While labor leaders back Clinton, low-wage workers and indebted students are being drawn to the message of radical economic change propagated by the 74-year-old senator from Vermont who some are calling "El Viejito" (the little old man).
Meanwhile, the Clark County Black Caucus, an organization in Nevada's largest county, endorsed Sanders late Thursday. On Friday, the Sanders campaign launched its #AmericaTogether hashtag, highlighting the Vermont senator's multicultural appeal.
To that end, the Clinton campaign has appeared to be trying to lower expectations, painting Nevada as a largely-white state.
"There's an important Hispanic element to the Democratic caucus in Nevada, but it's still a state that is 80% white voters," Brian Fallon, the Clinton campaign press secretary, said last week. "You have a caucus-style format, and he'll have the momentum coming out of New Hampshire presumably, so there's a lot of reasons he should do well."
Renowned Nevada pundit Jon Ralston scoffed at that "canard," noting that "Nevada's Hispanic population is about 27 percent" and that "nearly half of the state's population is made up of minorities."
According to Politico, Sanders' surge in Nevada has been served by his "ability to tap directly into the bloodstream of Nevada progressives."
Politico reports:
While Clinton has been making a direct appeal to Latino voters here by saying she would go further than President Barack Obama on immigration reform, Sanders' resolute message reverberated across the demographic board here, party leaders said.

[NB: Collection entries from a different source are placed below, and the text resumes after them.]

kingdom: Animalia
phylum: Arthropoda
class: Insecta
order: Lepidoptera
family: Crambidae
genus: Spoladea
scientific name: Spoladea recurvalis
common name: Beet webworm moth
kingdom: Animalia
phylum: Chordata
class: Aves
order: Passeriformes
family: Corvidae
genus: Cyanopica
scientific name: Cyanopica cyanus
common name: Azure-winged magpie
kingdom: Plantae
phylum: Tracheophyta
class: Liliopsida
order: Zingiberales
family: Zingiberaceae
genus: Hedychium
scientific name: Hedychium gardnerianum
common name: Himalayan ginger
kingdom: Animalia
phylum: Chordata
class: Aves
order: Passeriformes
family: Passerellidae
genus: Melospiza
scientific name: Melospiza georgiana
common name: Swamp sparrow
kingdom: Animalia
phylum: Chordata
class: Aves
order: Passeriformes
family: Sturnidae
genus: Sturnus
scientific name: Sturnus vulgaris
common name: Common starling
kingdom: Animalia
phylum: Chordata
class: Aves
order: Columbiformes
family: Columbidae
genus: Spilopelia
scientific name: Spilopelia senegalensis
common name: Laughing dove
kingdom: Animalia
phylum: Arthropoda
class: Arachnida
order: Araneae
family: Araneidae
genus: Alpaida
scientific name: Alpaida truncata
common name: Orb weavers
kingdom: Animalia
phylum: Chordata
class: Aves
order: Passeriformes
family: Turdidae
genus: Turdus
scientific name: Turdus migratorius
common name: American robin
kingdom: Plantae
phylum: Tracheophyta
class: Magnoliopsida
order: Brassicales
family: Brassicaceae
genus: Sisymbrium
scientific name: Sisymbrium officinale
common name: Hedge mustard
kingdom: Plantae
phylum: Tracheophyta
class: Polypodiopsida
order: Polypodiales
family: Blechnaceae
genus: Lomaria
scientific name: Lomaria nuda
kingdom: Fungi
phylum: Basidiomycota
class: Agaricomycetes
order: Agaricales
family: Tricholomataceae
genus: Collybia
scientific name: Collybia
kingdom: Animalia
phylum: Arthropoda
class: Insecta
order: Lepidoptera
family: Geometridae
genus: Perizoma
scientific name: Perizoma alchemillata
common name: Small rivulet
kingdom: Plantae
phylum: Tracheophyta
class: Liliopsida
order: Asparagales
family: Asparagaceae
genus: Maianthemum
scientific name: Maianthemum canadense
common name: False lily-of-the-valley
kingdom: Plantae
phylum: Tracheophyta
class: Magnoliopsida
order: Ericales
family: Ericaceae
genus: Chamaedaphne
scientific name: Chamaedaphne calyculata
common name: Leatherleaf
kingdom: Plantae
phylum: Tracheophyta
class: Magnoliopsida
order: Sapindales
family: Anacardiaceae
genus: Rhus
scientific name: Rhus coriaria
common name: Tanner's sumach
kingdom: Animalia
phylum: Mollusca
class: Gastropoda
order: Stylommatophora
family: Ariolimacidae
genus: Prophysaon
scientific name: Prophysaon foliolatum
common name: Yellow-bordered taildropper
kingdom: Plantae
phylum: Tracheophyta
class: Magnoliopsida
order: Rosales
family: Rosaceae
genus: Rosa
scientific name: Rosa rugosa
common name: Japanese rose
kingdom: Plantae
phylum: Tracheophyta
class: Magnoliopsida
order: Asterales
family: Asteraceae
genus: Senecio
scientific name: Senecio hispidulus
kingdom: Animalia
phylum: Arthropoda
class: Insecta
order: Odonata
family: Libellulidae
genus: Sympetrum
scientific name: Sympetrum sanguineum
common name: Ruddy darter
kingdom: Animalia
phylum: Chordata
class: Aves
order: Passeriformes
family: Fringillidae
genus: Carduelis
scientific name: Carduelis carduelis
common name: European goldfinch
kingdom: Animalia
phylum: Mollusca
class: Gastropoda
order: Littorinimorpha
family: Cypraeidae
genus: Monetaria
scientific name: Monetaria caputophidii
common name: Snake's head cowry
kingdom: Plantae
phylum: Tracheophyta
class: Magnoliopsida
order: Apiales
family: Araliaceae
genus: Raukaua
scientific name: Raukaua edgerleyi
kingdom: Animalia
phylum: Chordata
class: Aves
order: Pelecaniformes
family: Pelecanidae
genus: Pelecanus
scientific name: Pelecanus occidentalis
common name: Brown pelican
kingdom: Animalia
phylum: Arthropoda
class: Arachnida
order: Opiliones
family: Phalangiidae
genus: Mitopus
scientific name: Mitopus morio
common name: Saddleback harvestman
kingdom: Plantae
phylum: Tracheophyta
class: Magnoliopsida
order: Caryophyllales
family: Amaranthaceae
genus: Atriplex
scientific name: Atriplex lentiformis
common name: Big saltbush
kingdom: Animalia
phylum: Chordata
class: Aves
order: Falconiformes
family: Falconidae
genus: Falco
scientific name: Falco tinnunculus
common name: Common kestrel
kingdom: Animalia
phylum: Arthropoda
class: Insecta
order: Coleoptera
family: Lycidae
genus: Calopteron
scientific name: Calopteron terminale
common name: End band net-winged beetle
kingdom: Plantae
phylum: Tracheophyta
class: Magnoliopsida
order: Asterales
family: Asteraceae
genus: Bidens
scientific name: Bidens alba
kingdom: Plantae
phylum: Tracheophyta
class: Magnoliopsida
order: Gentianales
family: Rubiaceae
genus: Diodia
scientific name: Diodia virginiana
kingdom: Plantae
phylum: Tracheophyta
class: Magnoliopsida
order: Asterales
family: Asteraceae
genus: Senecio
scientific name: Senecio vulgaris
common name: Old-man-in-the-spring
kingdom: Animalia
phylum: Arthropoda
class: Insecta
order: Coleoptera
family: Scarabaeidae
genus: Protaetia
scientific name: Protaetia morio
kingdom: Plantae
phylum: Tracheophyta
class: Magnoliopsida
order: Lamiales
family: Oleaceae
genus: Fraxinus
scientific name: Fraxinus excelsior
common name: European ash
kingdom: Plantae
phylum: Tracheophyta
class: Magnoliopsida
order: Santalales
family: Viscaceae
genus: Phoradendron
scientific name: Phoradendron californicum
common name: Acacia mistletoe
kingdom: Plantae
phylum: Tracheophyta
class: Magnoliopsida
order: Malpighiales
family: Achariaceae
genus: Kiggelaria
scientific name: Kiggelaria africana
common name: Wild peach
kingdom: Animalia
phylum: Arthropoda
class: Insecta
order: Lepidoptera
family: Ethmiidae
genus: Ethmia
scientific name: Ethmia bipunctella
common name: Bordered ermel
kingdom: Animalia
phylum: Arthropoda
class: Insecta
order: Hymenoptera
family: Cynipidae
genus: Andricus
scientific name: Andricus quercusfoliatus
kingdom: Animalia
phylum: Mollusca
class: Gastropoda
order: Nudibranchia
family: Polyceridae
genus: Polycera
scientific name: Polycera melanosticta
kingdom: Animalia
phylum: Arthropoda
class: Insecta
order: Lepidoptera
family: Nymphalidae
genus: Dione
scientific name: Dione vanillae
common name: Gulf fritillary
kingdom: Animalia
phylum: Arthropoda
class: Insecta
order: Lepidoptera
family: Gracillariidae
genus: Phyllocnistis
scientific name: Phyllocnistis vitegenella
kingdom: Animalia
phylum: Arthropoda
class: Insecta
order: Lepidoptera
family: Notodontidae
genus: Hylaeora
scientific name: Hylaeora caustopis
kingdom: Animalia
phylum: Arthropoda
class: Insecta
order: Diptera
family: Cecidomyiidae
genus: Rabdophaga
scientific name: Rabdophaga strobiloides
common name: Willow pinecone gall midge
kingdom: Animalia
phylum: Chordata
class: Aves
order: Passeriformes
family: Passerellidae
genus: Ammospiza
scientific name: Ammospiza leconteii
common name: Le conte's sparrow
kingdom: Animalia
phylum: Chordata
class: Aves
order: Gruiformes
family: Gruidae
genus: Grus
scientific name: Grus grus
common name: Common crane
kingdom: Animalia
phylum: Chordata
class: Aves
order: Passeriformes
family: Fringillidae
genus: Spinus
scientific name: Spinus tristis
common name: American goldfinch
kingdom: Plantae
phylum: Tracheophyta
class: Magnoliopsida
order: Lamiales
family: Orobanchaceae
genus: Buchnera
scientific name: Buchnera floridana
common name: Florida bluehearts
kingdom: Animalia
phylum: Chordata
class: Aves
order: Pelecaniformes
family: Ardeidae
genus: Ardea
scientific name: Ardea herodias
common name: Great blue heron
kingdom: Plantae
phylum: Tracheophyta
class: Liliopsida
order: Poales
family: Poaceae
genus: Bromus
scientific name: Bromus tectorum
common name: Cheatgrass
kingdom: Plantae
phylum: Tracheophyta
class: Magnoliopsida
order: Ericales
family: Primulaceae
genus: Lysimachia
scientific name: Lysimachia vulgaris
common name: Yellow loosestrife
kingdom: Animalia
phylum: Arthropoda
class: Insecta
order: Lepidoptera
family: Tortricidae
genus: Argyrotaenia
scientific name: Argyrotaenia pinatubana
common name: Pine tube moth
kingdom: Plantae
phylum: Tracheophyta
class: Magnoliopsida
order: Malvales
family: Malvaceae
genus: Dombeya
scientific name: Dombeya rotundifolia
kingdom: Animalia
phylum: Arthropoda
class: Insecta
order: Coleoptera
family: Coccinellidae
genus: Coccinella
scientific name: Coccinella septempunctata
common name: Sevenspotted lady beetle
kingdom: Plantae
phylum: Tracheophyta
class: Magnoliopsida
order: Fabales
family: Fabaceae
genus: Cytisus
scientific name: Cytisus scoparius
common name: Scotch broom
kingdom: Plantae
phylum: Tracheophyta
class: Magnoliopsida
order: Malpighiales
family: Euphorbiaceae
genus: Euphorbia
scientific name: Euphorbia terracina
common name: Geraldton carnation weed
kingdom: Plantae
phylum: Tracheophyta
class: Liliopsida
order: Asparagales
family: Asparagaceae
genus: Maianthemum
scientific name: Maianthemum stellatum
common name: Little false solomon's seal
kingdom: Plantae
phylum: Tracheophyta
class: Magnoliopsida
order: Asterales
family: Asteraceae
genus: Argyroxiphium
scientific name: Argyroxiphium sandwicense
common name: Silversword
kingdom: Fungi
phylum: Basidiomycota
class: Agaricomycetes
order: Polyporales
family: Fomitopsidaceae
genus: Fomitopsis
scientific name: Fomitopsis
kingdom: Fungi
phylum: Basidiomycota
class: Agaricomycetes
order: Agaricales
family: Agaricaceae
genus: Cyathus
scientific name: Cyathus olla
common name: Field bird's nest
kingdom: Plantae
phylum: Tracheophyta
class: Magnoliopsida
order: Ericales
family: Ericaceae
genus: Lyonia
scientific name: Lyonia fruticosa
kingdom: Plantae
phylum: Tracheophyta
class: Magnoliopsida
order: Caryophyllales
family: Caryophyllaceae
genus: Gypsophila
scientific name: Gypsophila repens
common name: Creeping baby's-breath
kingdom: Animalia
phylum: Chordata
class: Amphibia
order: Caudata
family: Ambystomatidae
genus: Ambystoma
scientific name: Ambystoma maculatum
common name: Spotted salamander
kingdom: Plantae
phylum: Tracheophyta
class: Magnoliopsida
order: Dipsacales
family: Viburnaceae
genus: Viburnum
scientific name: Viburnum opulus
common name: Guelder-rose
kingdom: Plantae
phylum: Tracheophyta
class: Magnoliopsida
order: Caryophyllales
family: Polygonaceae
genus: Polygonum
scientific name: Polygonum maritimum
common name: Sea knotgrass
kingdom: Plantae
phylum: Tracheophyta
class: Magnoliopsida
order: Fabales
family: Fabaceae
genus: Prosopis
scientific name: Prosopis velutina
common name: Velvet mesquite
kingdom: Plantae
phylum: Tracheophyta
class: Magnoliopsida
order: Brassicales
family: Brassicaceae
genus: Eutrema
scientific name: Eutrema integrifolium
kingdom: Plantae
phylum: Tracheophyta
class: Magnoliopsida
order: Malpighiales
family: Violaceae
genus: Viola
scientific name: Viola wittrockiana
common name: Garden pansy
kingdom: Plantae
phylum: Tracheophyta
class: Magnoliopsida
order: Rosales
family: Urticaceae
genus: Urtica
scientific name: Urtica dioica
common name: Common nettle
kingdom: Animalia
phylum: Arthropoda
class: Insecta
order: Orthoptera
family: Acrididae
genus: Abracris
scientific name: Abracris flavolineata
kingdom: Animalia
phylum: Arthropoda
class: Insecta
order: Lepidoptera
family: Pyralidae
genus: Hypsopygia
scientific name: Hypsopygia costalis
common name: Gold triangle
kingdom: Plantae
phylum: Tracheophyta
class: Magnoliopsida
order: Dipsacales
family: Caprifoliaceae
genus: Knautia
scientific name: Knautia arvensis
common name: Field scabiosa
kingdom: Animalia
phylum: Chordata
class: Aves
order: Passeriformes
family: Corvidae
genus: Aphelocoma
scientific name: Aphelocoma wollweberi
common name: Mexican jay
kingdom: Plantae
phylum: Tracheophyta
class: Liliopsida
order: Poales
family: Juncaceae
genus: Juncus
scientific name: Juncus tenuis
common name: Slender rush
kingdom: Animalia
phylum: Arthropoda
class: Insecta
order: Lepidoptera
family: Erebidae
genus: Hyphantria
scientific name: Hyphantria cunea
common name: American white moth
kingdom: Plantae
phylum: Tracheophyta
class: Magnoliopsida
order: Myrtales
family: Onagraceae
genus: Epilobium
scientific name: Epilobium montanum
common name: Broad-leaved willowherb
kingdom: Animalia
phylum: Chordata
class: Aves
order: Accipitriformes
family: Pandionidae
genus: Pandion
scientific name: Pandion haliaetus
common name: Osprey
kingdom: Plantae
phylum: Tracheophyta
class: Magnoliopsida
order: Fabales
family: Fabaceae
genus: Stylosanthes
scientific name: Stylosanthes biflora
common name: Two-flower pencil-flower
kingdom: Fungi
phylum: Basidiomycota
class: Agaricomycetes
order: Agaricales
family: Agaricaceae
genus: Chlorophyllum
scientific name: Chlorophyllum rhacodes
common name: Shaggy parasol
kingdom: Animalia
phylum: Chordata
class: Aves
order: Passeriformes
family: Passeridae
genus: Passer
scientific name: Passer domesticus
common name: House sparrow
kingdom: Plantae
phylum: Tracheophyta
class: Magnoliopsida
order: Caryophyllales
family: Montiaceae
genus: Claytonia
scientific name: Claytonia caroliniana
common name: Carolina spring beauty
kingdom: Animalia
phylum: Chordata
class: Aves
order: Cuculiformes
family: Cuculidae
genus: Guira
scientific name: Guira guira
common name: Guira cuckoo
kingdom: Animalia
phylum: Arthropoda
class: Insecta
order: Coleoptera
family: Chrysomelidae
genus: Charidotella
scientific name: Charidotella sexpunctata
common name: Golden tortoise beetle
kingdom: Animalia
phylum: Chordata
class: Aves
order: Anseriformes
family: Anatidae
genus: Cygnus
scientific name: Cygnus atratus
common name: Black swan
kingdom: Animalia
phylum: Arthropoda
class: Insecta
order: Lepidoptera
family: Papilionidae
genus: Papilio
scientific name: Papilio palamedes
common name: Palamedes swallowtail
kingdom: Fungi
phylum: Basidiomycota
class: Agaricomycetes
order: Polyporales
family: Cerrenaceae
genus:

"Nevada was one of the states hit hardest by the Bush recession and the foreclosure crisis," said Rebecca Lambe, a senior adviser to the Nevada Democratic party and to Sen. Harry Reid, who has not endorsed a candidate in the race. "The unemployment rate was the worst in the nation. The Sanders campaign recognized that their candidate's economic message would resonate here and they pounced."
Or, as University of Nevada-Las Vegas English instructor and restaurant server Brittany Bronson wrote in a New York Times op-ed on Friday:
Clinton's proposals are a step in the right direction. But with the economy tepid and income inequality only growing, modesty is not a good enough policy. And as anyone who has spent time in the real Las Vegas -- the struggling, striving working-class metropolis behind the neon lights -- can attest, her proposals won't make a dent in most Americans' lives.
Nevada's recent history testifies to the tragic ramifications of corporate greed and power, but also to the benefits of worker-centered policies. Mr. Sanders speaks directly to those themes, and to voters' growing concerns. Nevada, more than any other early contest, will show how well he is getting through to them.
"With its relatively few delegates, Nevada isn't a do-or-die state--but its diversity does make it a bellwether state," Heer wrote at TNR. "If Sanders can pull off a win on Saturday, or even if he comes close, it'll be clear that his revolution has real legs."